# Installer / fabricator Orlando to WPB, FL



## rockin (Sep 13, 2012)

Need to get serious about getting this install done, so posting here. I need an experienced fabricator who can fab pillars and sail panels, build an Aperiodic enclosure (not difficult) everything else is straightforward. Amp rack for 3 amps and 1/3 octave EQ. 6.5 in doors. Din HU. I have all parts, dash kit, wiring, even wood. 2004 Buick Regal. Luxury to install in compared to today's cars. I don't have the time to do this. PM if you are qualified w/ gallery or references and somewhere between West Palm Beach and Orlando.


----------



## SkizeR (Apr 19, 2011)

go to russ at octave audio


----------



## rockin (Sep 13, 2012)

Would love to, unfortunately I am unable to contact him and can't put this off any longer.


----------



## SkizeR (Apr 19, 2011)

why cant you contact him? you cant call his shop?


----------



## rockin (Sep 13, 2012)

No answer. No call back. Moving forward.


----------



## thehatedguy (May 4, 2007)

Soundcrafters in Daytona Beach is good.

Would you go to Ocala? I know it's the opposite direction from WPB.


----------



## rockin (Sep 13, 2012)

What's in Ocala?


----------



## miniSQ (Aug 4, 2009)

Are you close to this place? Jon is a member here i believe.

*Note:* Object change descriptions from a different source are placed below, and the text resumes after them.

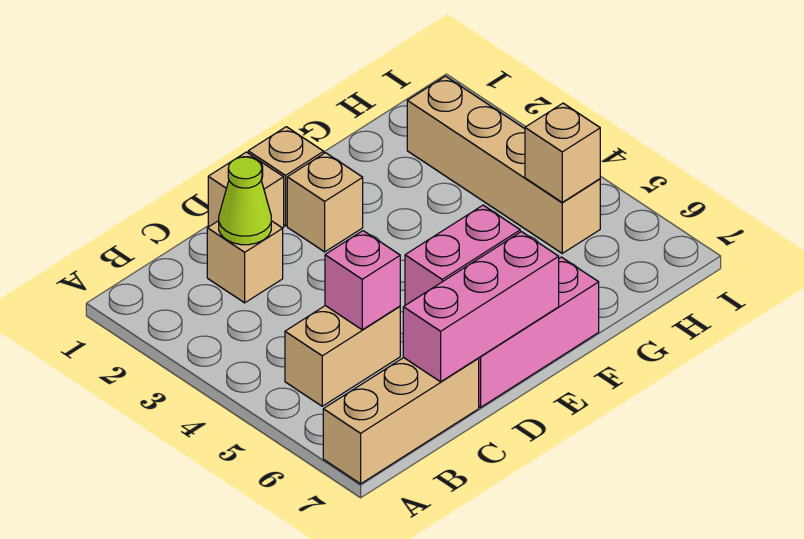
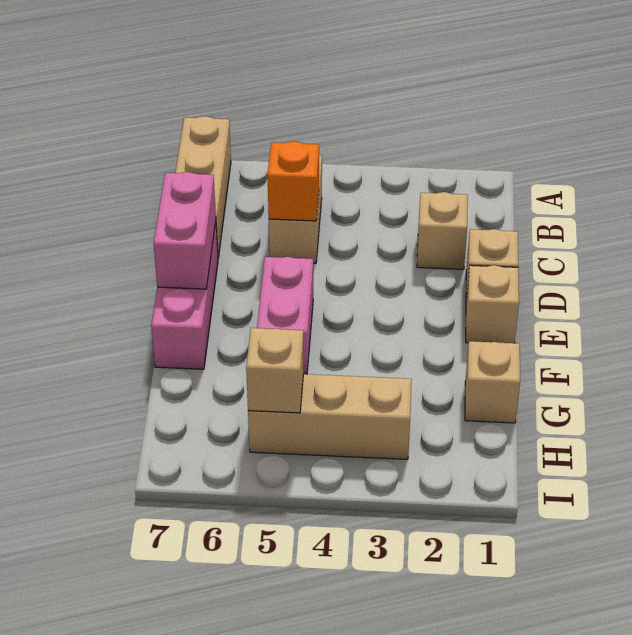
lime 1x1 cone [219,157,271,245] -> none
pink 1x1 brick [325,231,400,330] -> orange 1x1 brick [268,141,319,221]
pink 1x3 brick [403,232,559,382] -> pink 1x2 brick [154,172,216,289]
tan 1x1 brick [287,153,363,252] -> tan 1x1 brick moved to [465,341,520,423]
tan 1x4 brick [407,76,600,253] -> tan 1x3 brick [248,374,412,459]

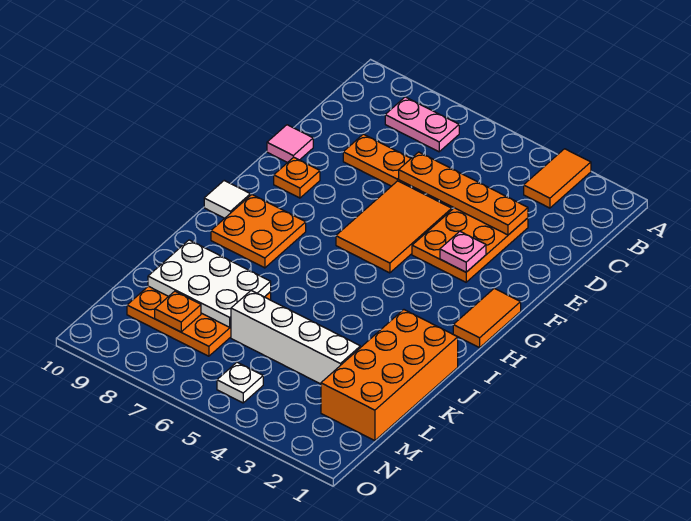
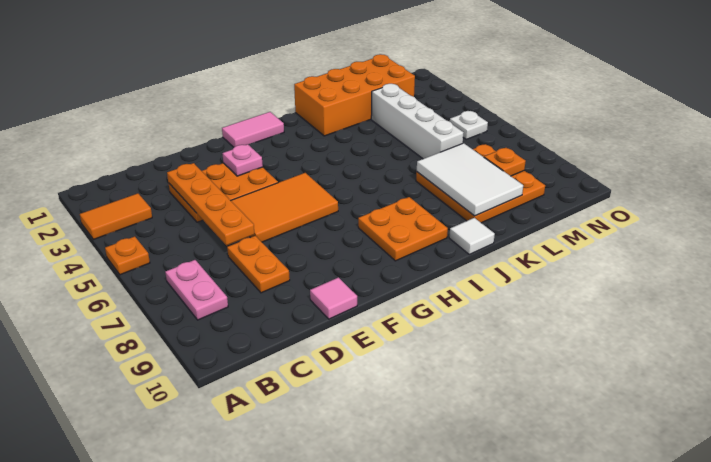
orange 1x1 plate [274,157,320,198] -> orange 1x1 plate moved to [105,236,150,275]
orange 1x2 tile [453,288,521,348] -> pink 1x2 tile [222,112,284,147]
white 1x1 tile [204,180,250,218] -> white 1x1 tile moved to [449,218,495,254]
white 2x3 plate [148,240,271,327] -> white 2x3 tile [417,143,523,216]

Lakeland, FL Auto Glass Repair Shop | Auto Glass Repair Shop 33801 | Blvd Customs Of Lakeland


----------



## rockin (Sep 13, 2012)

Close enough, but their gallery isn't too impressive.


----------



## miniSQ (Aug 4, 2009)

rockin said:


> Close enough, but their gallery isn't too impressive.


give them a call...i went and talked to them when i was vacationing in dade city last year and needed a audio fix. They got some skills...and yes i agree the website sucks. Facebook page is better.


https://www.facebook.com/pages/Blvd-Customs-of-Lakeland/145019995476?fref=ts


----------



## rockin (Sep 13, 2012)

I've had EXACTLY 0 shops / installers inquire about doing this install. LOL.


----------



## JayinMI (Oct 18, 2008)

Honestly, not a lot of fabricators are on here. There's a few, don't get me wrong, but a lot of the big dogs aren't. Probably why you haven't gotten a response. 
Maybe try posting in another section. When I see "Car Audio Jobs," I think shops are hiring, not individuals for one project.

Good luck, tho.

Jay


----------



## rockin (Sep 13, 2012)

Did get this install done about a month ago. Was going to do a review and post some pics, but the shop never sent me any pics.


----------



## Coppertone (Oct 4, 2011)

^^^. Did it meet and or exceed your expectations ?


----------



## rockin (Sep 13, 2012)

2 b honest, elements of the install did meet my expectations, other elements EXCEEDED my expectations (how often can you say that) and some elements fell short of my expectations.


----------



## Coppertone (Oct 4, 2011)

So it all balanced out in the end then.


----------